Long term follow-up of women treated for screen detected atypical ductal hyperplasia or lobular neoplasia in a large UK screening centre

• Published in: BJC reports Vol. 2; no. 1; pp. 90 - 7
• Main Authors: Brown, Nicole L., Pritchard, Susan, Harkness, Elaine F., Lim, Yit, Gandhi, Ashu, Evans, Dafydd Gareth, Howell, Anthony, Howell, Sacha J.
• Format: Journal Article
• Language: English
• Published: London Nature Publishing Group UK 18.12.2024; Nature Publishing Group; Nature Portfolio
• Subjects: Age; Annual reports; Biomedical and Life Sciences; Biomedicine; Biopsy; Breast cancer; Cancer Research; Ethnicity; Family medical history; Histopathology; Hyperplasia; Mammography; Medical screening; Oncology; Patients; Prevention; Risk factors; Surveillance; Womens health; United Kingdom > UK
• ISSN: 2731-9377; 2731-9377
• DOI: 10.1038/s44276-024-00113-2

Background Atypical ductal hyperplasia (ADH) and lobular neoplasia (LN) increase subsequent breast cancer (BC) risk.

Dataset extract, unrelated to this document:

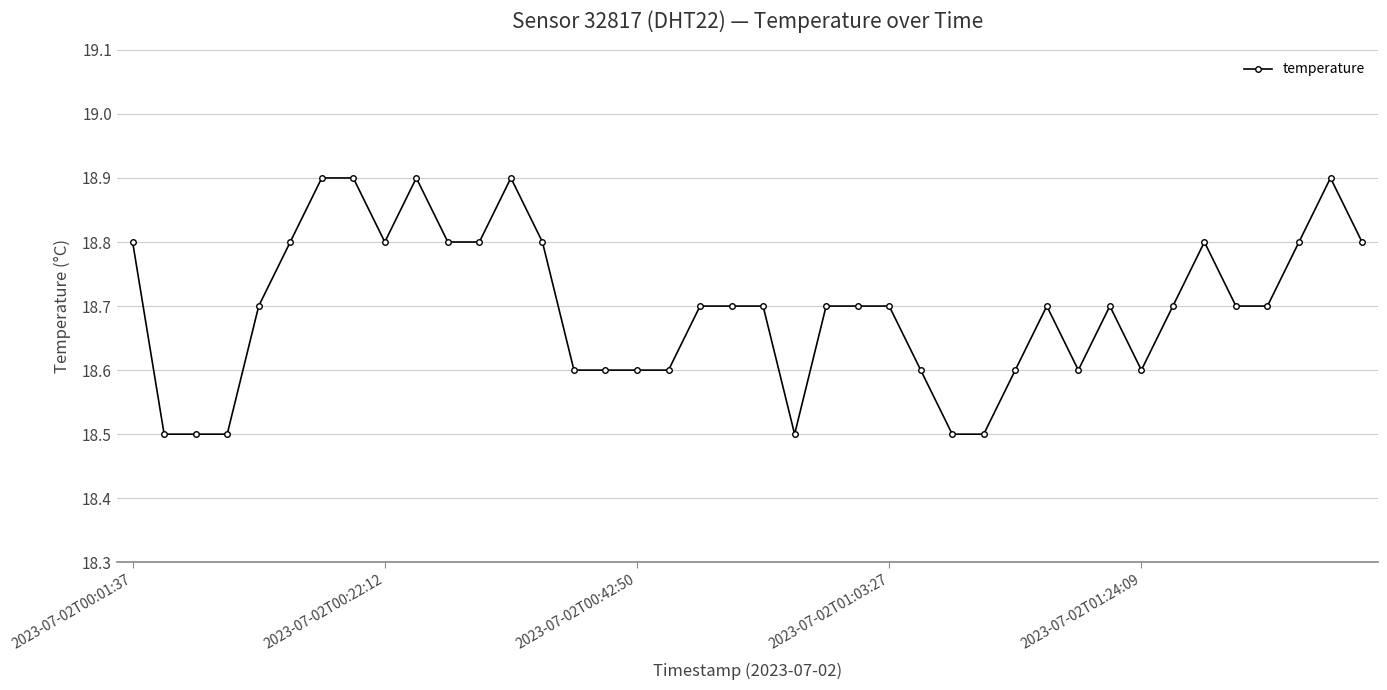

What is the maximum value shown in the chart?

18.9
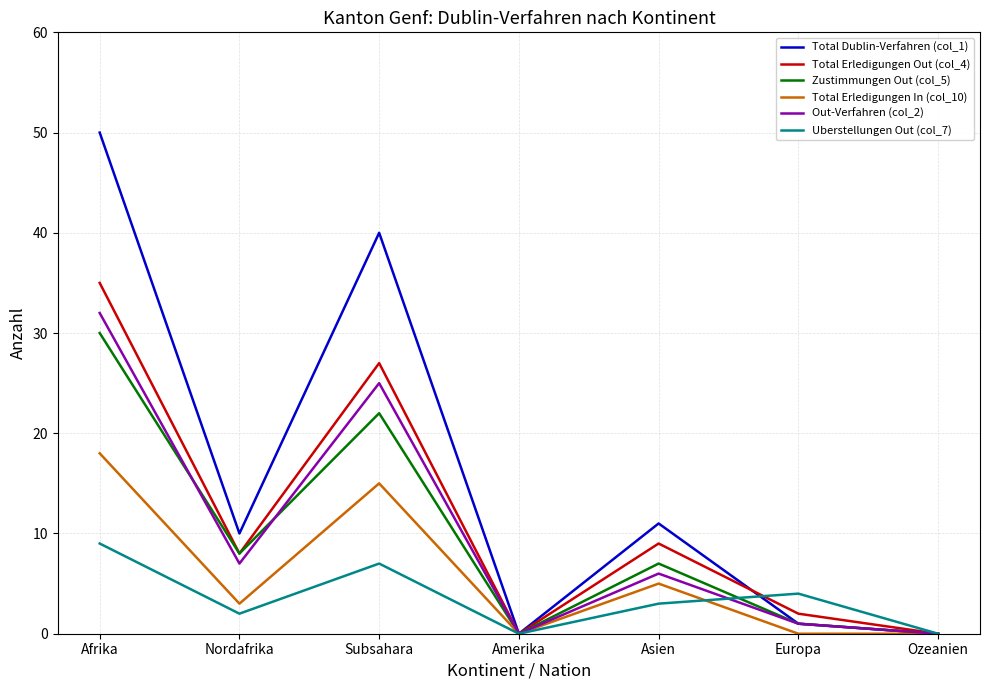

The Zustimmungen Out (col_5) series shows 3 at Asien. True or false?

False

However, optimal surveillance and risk reduction regimes remain uncertain. We report management and outcomes of women with ADH and LN to provide data on potential screening/prevention strategies. Methods Women diagnosed with screen detected ADH and/or LN between 2010-2018 at our institution were identified and demographic data, MDT decisions and BC diagnoses extracted from electronic patient records in 2019 and 2023. Results Of 107 women, 74 were discharged to the NHS Breast Screening Programme and 33 were offered enhanced screening (ES). The proportion offered ES increased significantly over time ( p  = 0.037). 15/105 (14.3%) developed BC (median follow-up 117 months), 9 screen-detected and 6 symptomatic, with 3 interval cancers diagnosed 12–25 months following their last screen. 3/15 were lymph node positive and 13/14 invasive cancers were estrogen receptor (ER) positive. BC incidence rate was 1499.6/100,000 women/year (SIR = 4.7), lower in the first 5 years of follow-up compared with post 5 years. Conclusions In women with ADH/LN most BCs occur beyond 5 years. ES regimens should therefore extend to at least 10 years and be at least biennial. Preventative therapy should be considered given the high BC SIR and ER positivity of subsequent tumours.